Last week, Gov. Mike DeWine’s office sent out an official statement in which the first meeting of the “reconstituted” commission was scheduled for Oct. 21 at 9 a.m.
The committee will meet in the Ohio Senate finance hearing room, where designated officers will be recorded in the minutes and committee co-chairs will be elected.
Gov. Mike DeWine is constitutionally required to officially reconvene the group and become one of its members. State Auditor Keith Faber, Secretary of State Frank LaRose and two members from the Ohio House and Senate, one from each party in each chamber, will also serve on the committee.
House Minority Leader Dani Isaacsohn and Senate Minority Leader Nickie Antonio have said they will serve on the committee. It was announced that state Republican Brian Stewart, R-Ashville, would be the nominee, but no Senate Republican nomination had been announced as of Friday.
The last time the commission reconvened, in 2023, attempts to appoint two co-chairs delayed the commission’s transition to the official agenda.
If co-chairs are elected at Tuesday’s meeting, the agenda will include “consideration of congressional maps.” The only two confirmed proposals on the list are Democratic maps, which Antonio and Isaacsohn introduced in early September.
Although the maps were introduced before the first deadline in the Ohio Constitution for the Legislature to adopt a bipartisan-approved map, the Joint Committee on Congressional Redistricting did not take any votes. Several Republican committee members said the Democratic proposals were unfairly prejudiced, while only one member of the public spoke out against the maps.
The committee heard hours of testimony supporting the proposals during the two meetings it held. The Democrats’ proposal would create a congressional delegation consisting of eight Republican-leaning districts and seven Democratic-leaning districts.
The Republican Club map has not been made publicly available.
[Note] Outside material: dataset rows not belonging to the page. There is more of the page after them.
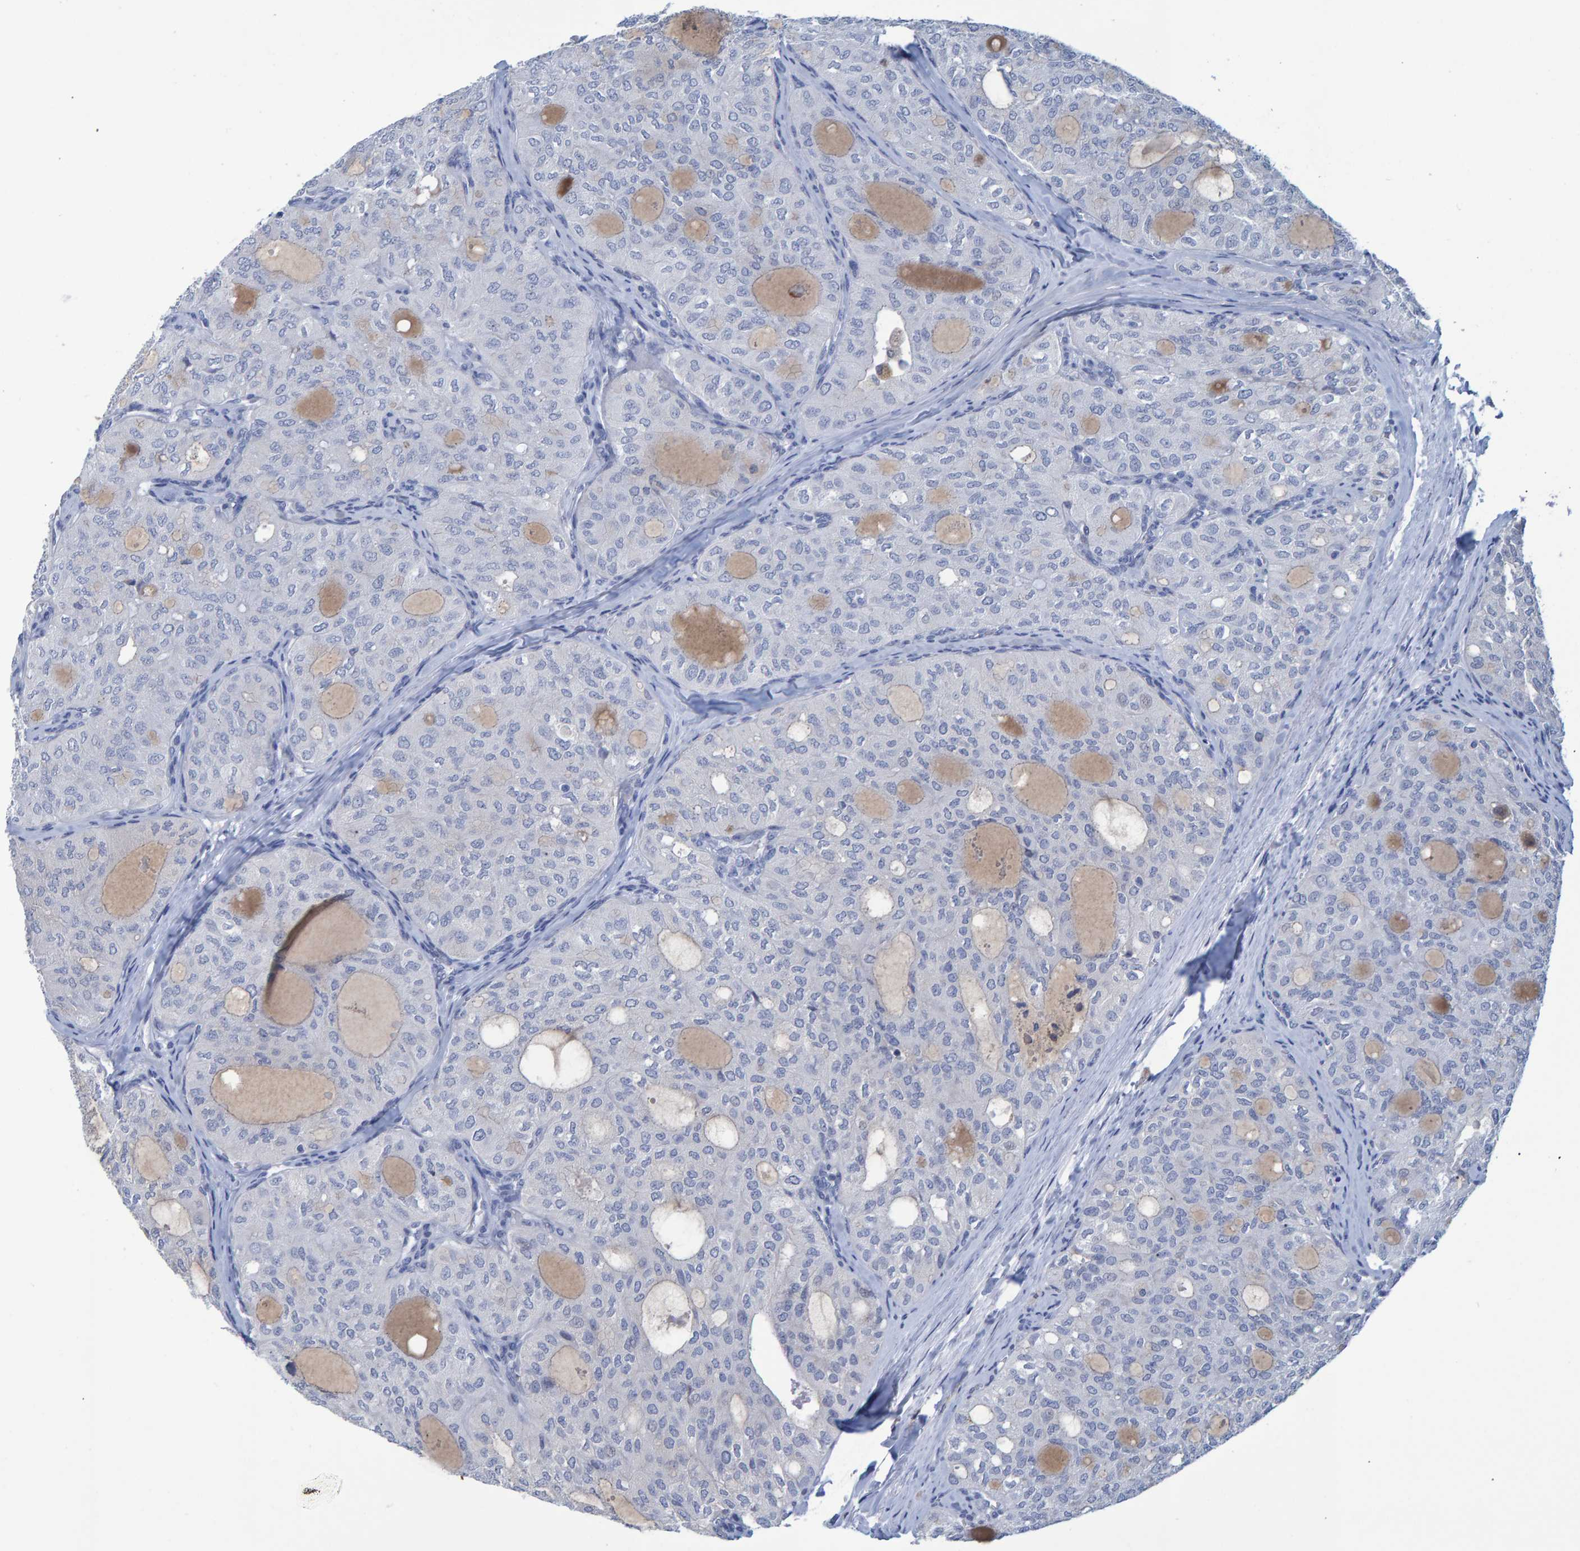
{"staining": {"intensity": "negative", "quantity": "none", "location": "none"}, "tissue": "thyroid cancer", "cell_type": "Tumor cells", "image_type": "cancer", "snomed": [{"axis": "morphology", "description": "Follicular adenoma carcinoma, NOS"}, {"axis": "topography", "description": "Thyroid gland"}], "caption": "IHC of human follicular adenoma carcinoma (thyroid) displays no positivity in tumor cells. The staining was performed using DAB to visualize the protein expression in brown, while the nuclei were stained in blue with hematoxylin (Magnification: 20x).", "gene": "PROCA1", "patient": {"sex": "male", "age": 75}}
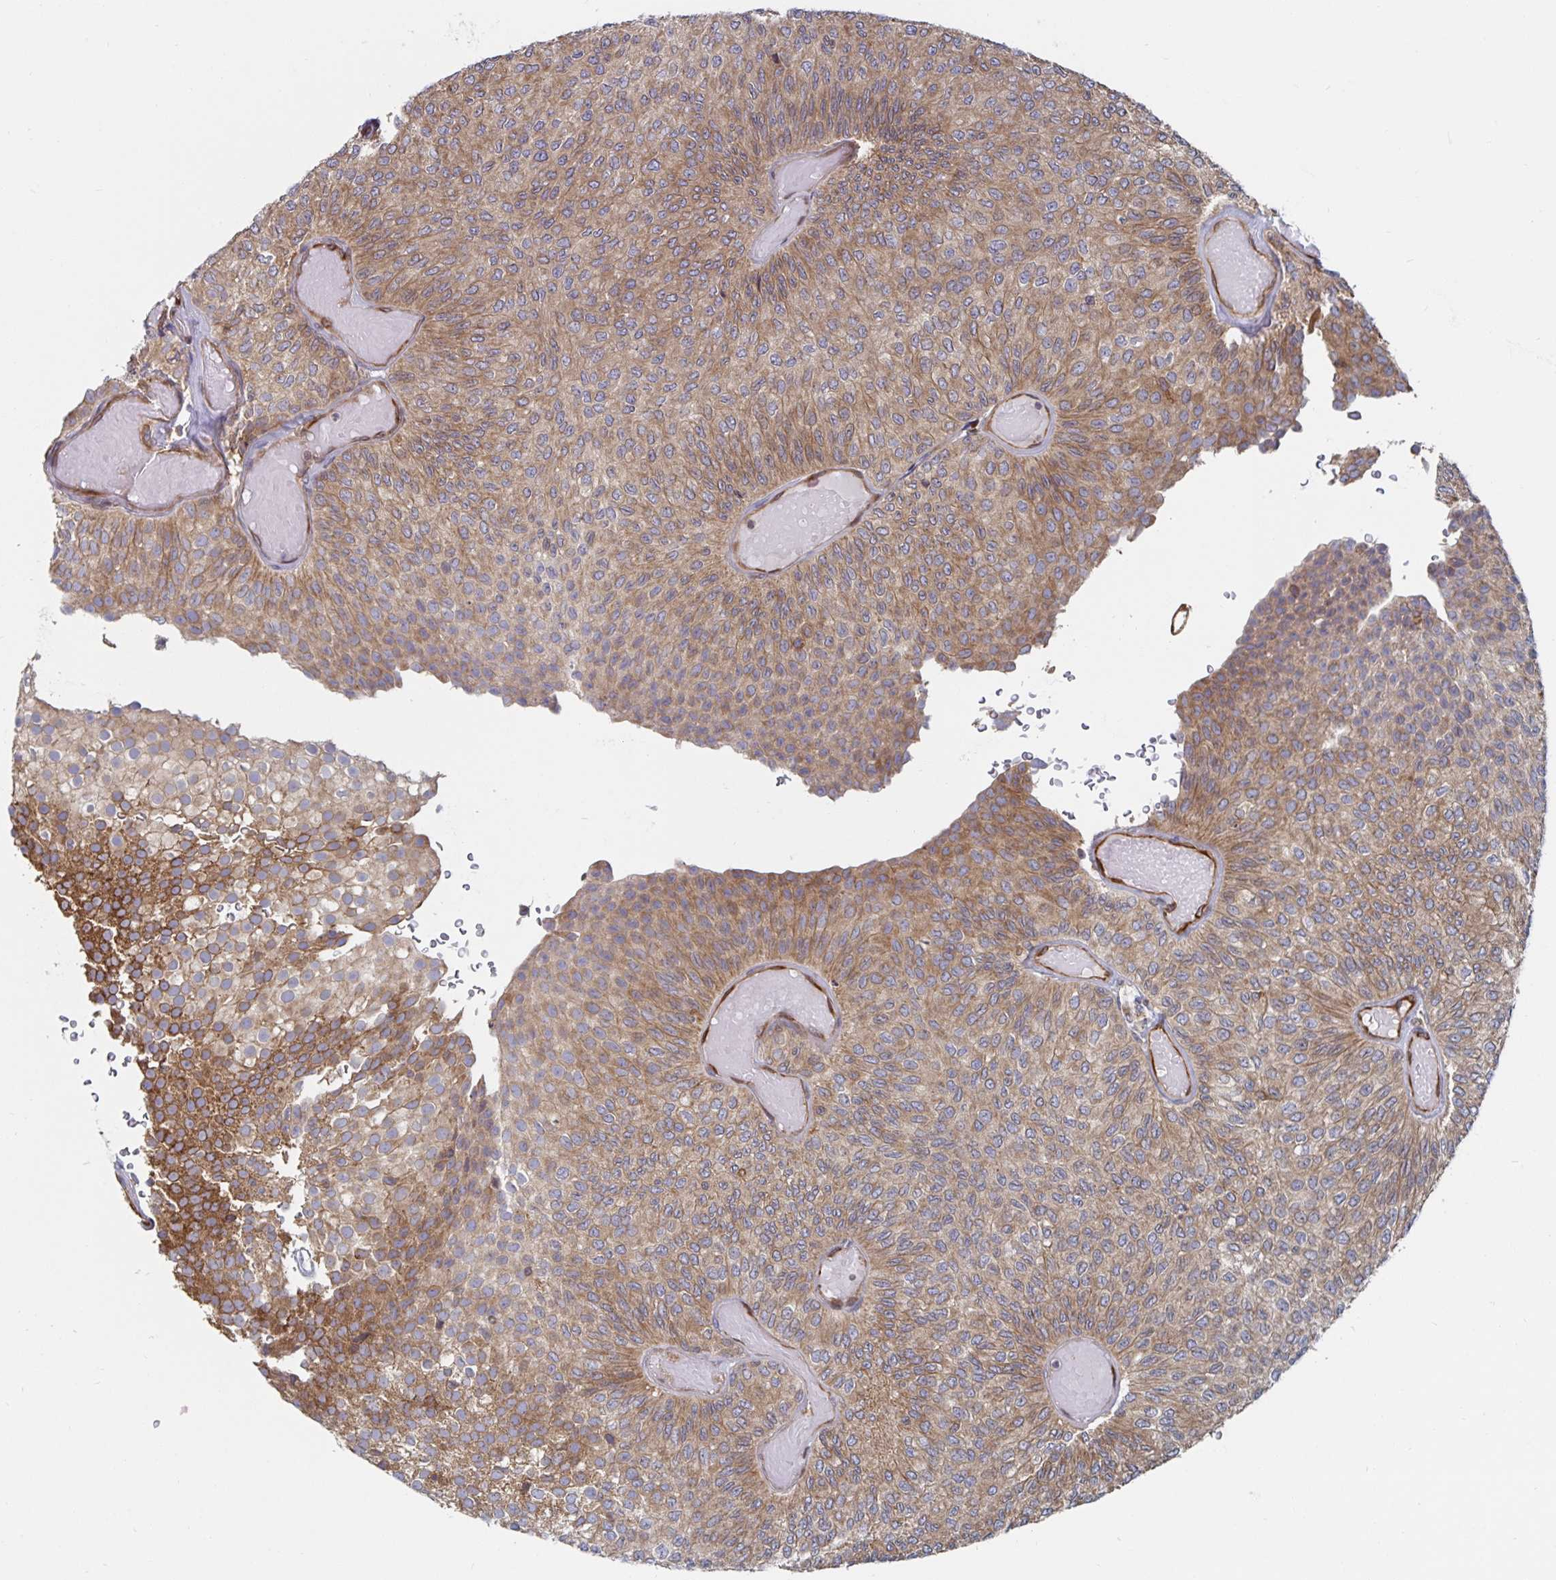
{"staining": {"intensity": "moderate", "quantity": ">75%", "location": "cytoplasmic/membranous"}, "tissue": "urothelial cancer", "cell_type": "Tumor cells", "image_type": "cancer", "snomed": [{"axis": "morphology", "description": "Urothelial carcinoma, Low grade"}, {"axis": "topography", "description": "Urinary bladder"}], "caption": "Tumor cells display medium levels of moderate cytoplasmic/membranous staining in about >75% of cells in human urothelial cancer.", "gene": "BCAP29", "patient": {"sex": "male", "age": 78}}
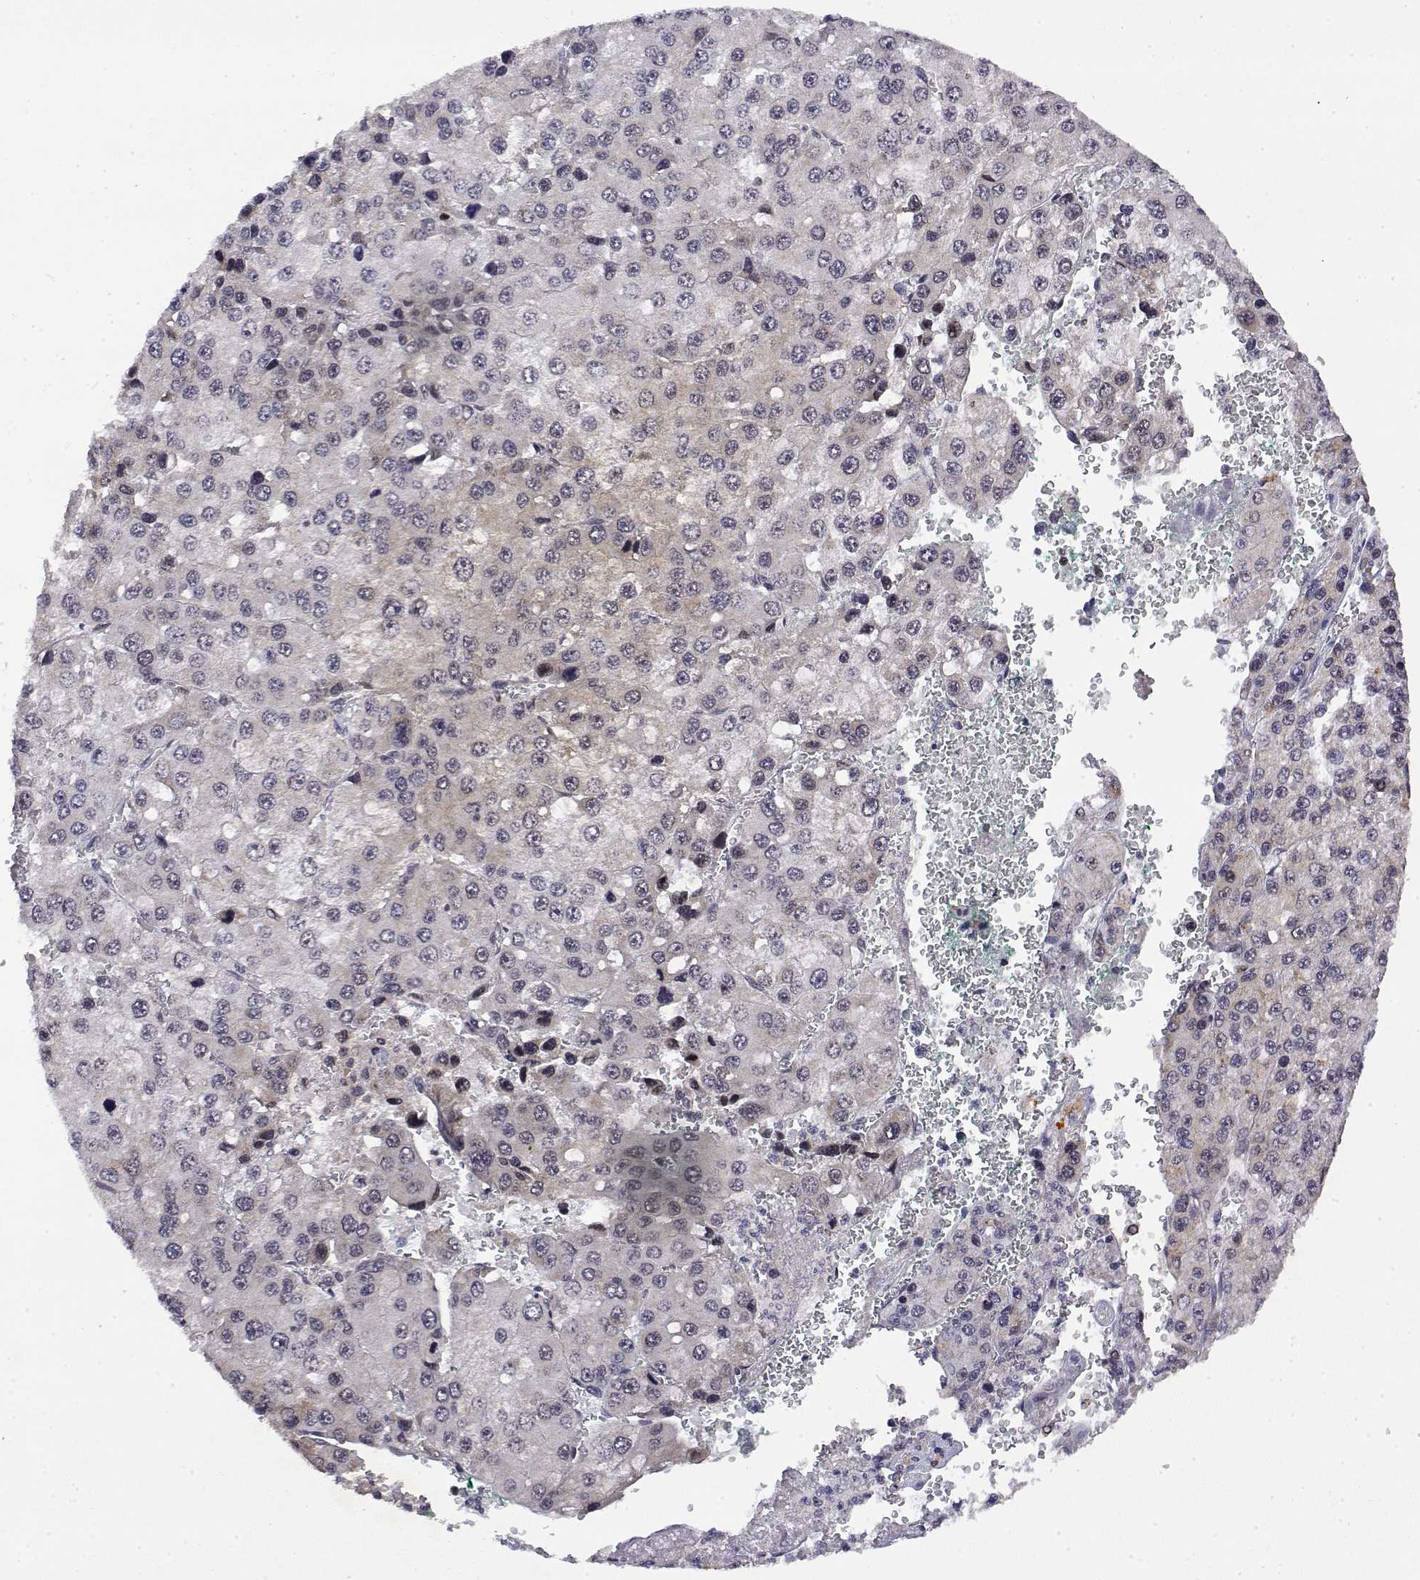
{"staining": {"intensity": "weak", "quantity": "<25%", "location": "cytoplasmic/membranous"}, "tissue": "liver cancer", "cell_type": "Tumor cells", "image_type": "cancer", "snomed": [{"axis": "morphology", "description": "Carcinoma, Hepatocellular, NOS"}, {"axis": "topography", "description": "Liver"}], "caption": "Liver hepatocellular carcinoma stained for a protein using immunohistochemistry shows no staining tumor cells.", "gene": "GADD45GIP1", "patient": {"sex": "female", "age": 73}}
The Republican co-chairs of this joint committee argued that the constitutional deadlines include not only the Sept. 30 deadline, which passed without a vote on the map, and the Oct. 31 deadline for the Ohio Redistricting Commission, but also the Nov. 30 legislative deadline, giving them more time than offered by anti-gerrymandering advocates who argue that missing deadlines demonstrates a lack of good faith efforts.
If the commission is unable to reach a bipartisan agreement on the map by Oct. 31, the General Assembly will need a plain majority in Republican-majority chambers to approve the map. Lawmakers would have until Nov. 30 to make a decision.
The map must be approved before the 2026 elections, which means whatever is approved will have an impact on upcoming congressional races.